- **What you are asked to do**
All the entries need to be duplicated exactly, with the pictures omitted.

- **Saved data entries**
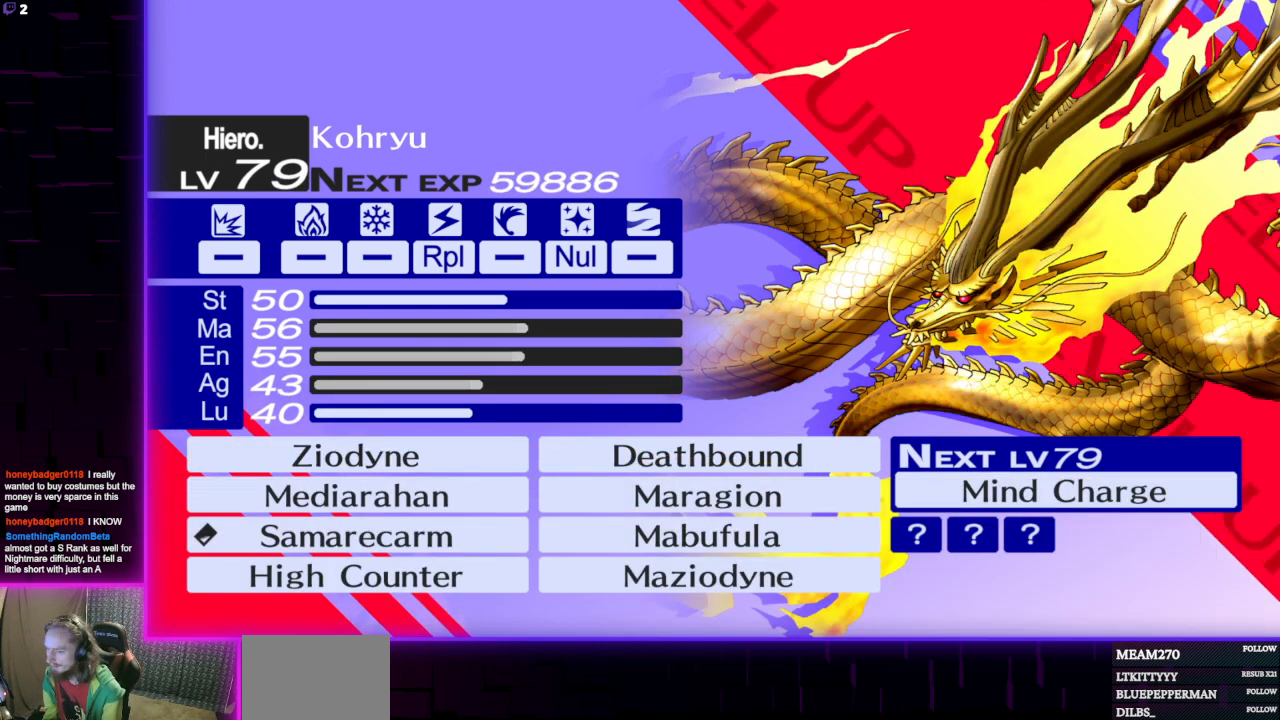
{"buttons": ["A"], "left_stick": "center", "right_stick": "center", "events": [[100, "A", "down"], [200, "A", "up"], [301, "A", "down"], [401, "A", "up"], [501, "A", "down"]]}
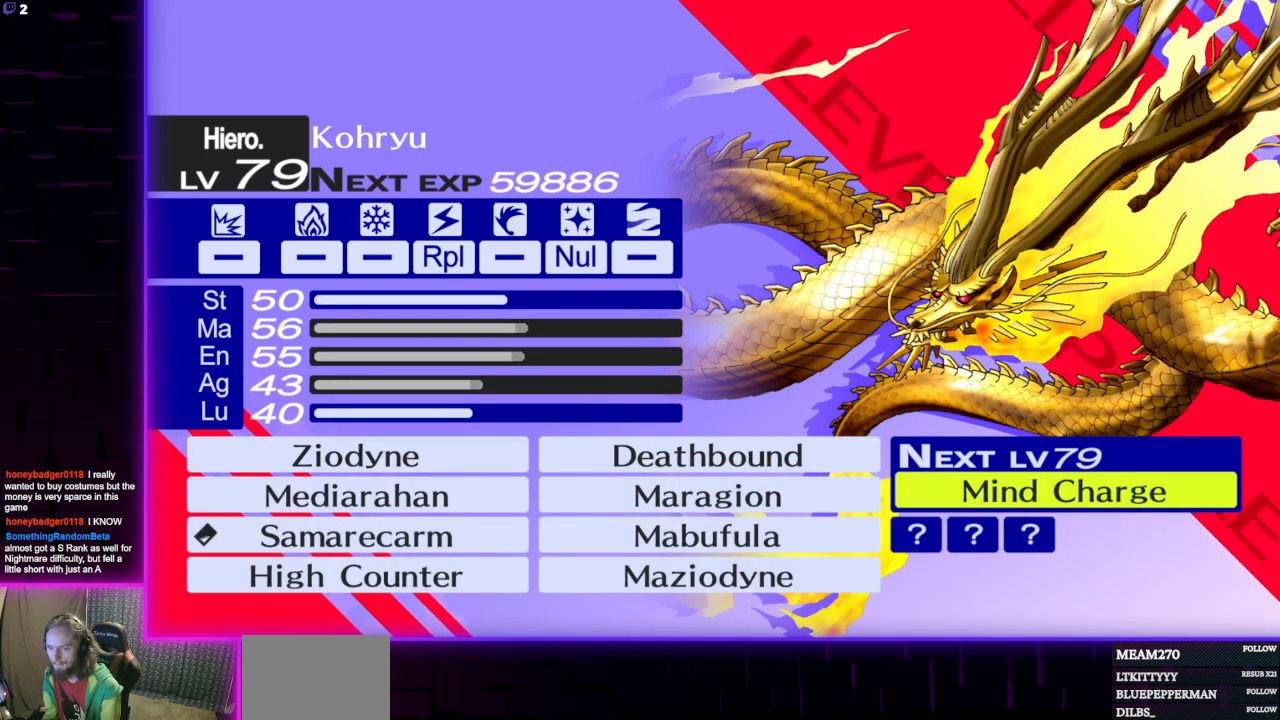
{"buttons": [], "left_stick": "center", "right_stick": "center", "events": [[100, "A", "up"], [167, "A", "down"], [333, "A", "up"]]}
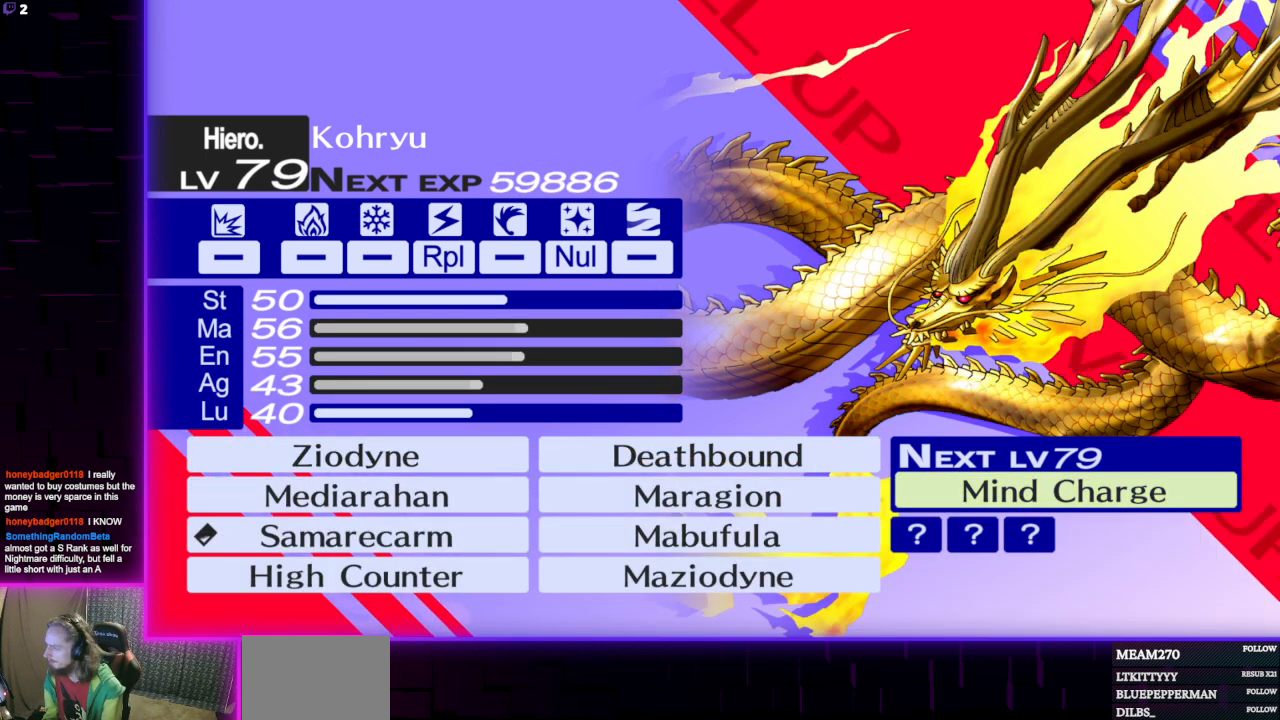
{"buttons": [], "left_stick": "center", "right_stick": "center", "events": []}
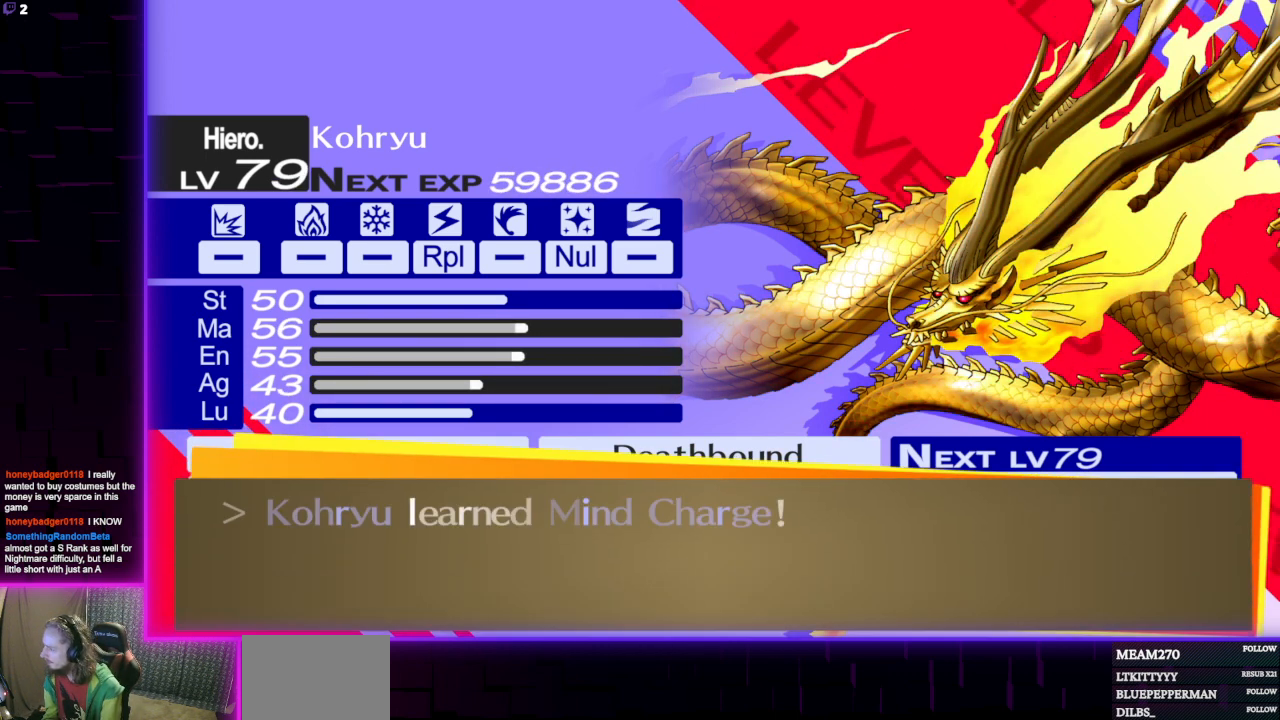
{"buttons": ["A"], "left_stick": "center", "right_stick": "center", "events": [[400, "A", "down"]]}
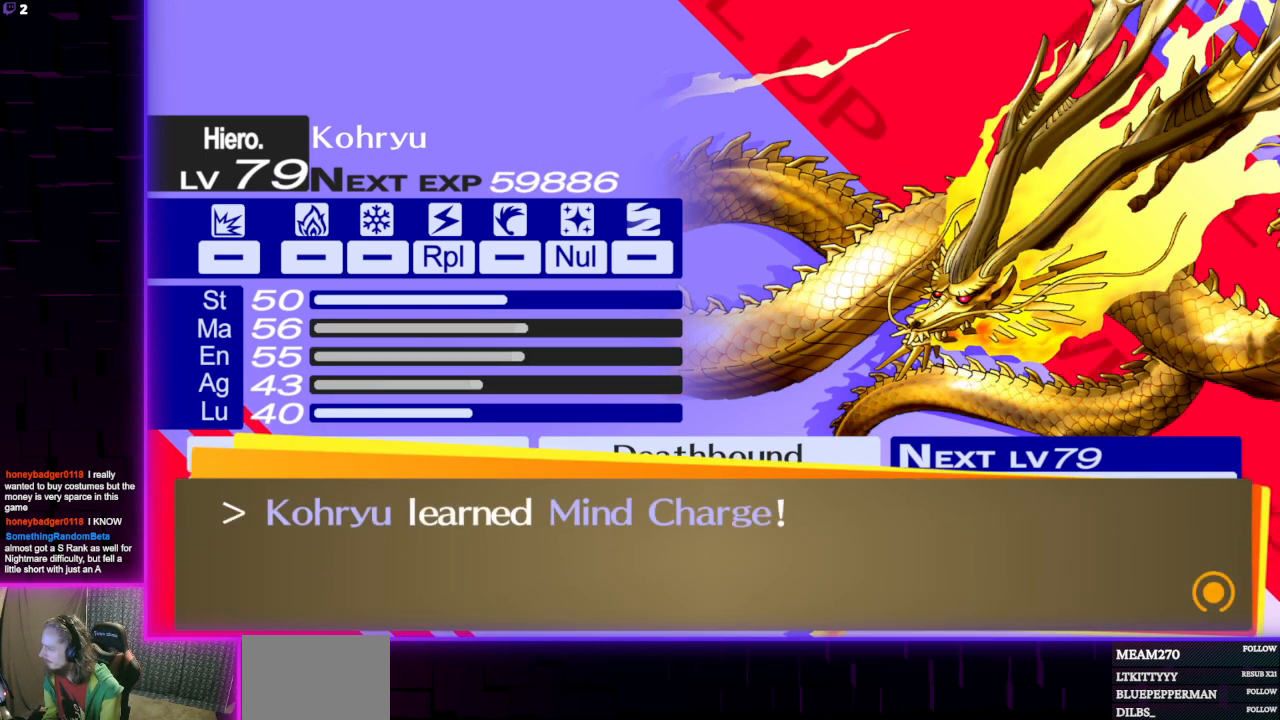
{"buttons": [], "left_stick": "center", "right_stick": "center", "events": [[34, "A", "up"]]}
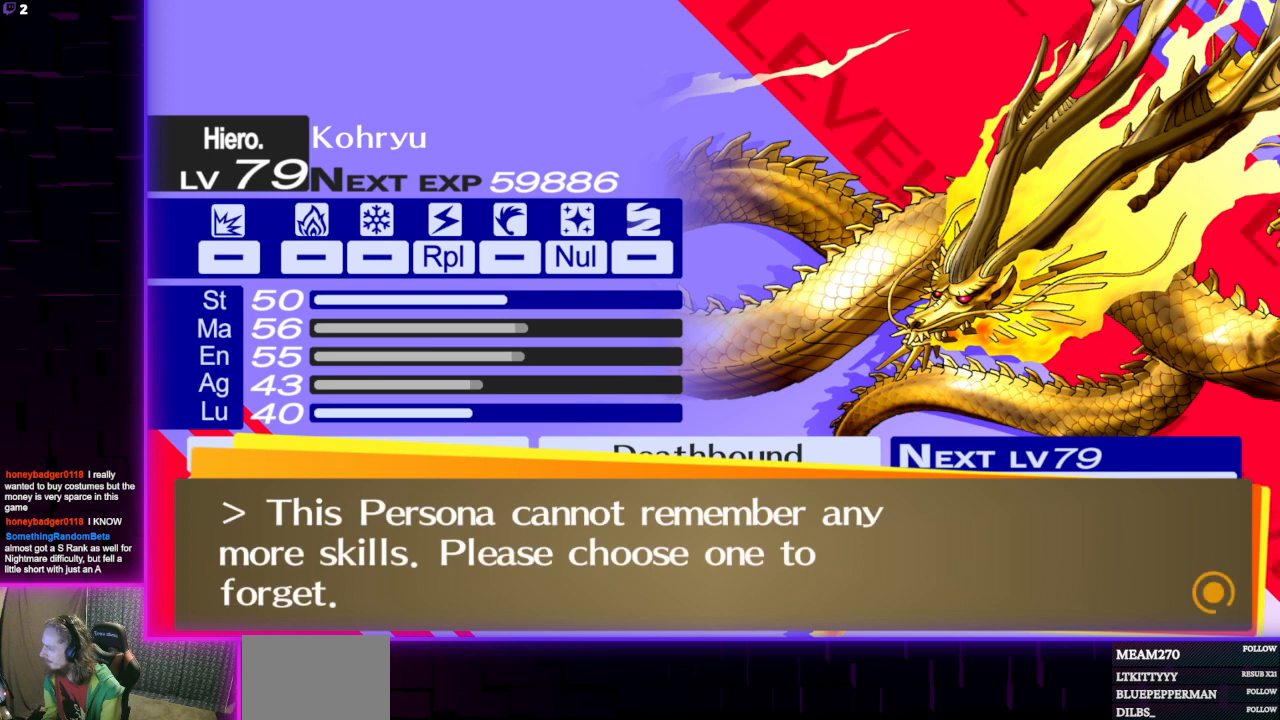
{"buttons": [], "left_stick": "center", "right_stick": "center", "events": []}
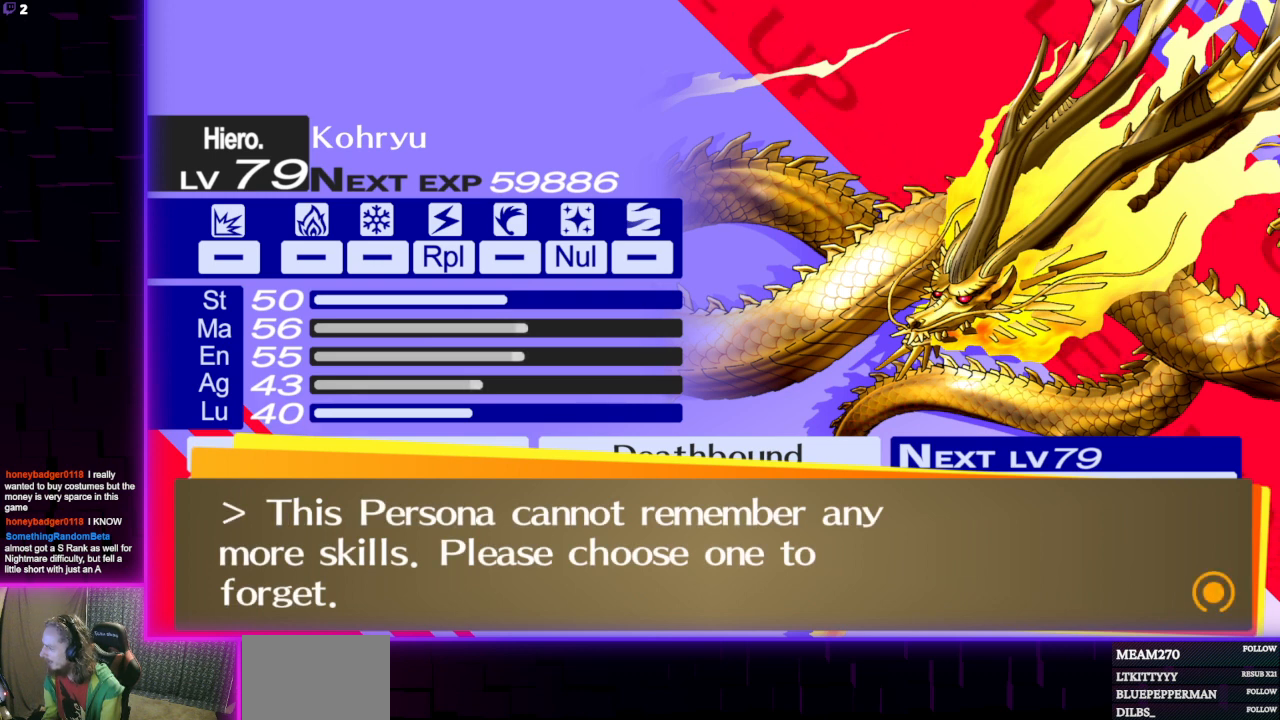
{"buttons": [], "left_stick": "center", "right_stick": "center", "events": []}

- **Answer section**
{"buttons": ["A"], "left_stick": "center", "right_stick": "center", "events": [[100, "A", "down"], [200, "A", "up"], [301, "A", "down"], [401, "A", "up"], [501, "A", "down"]]}
{"buttons": [], "left_stick": "center", "right_stick": "center", "events": [[100, "A", "up"], [167, "A", "down"], [333, "A", "up"]]}
{"buttons": [], "left_stick": "center", "right_stick": "center", "events": []}
{"buttons": ["A"], "left_stick": "center", "right_stick": "center", "events": [[400, "A", "down"]]}
{"buttons": [], "left_stick": "center", "right_stick": "center", "events": [[34, "A", "up"]]}
{"buttons": [], "left_stick": "center", "right_stick": "center", "events": []}
{"buttons": [], "left_stick": "center", "right_stick": "center", "events": []}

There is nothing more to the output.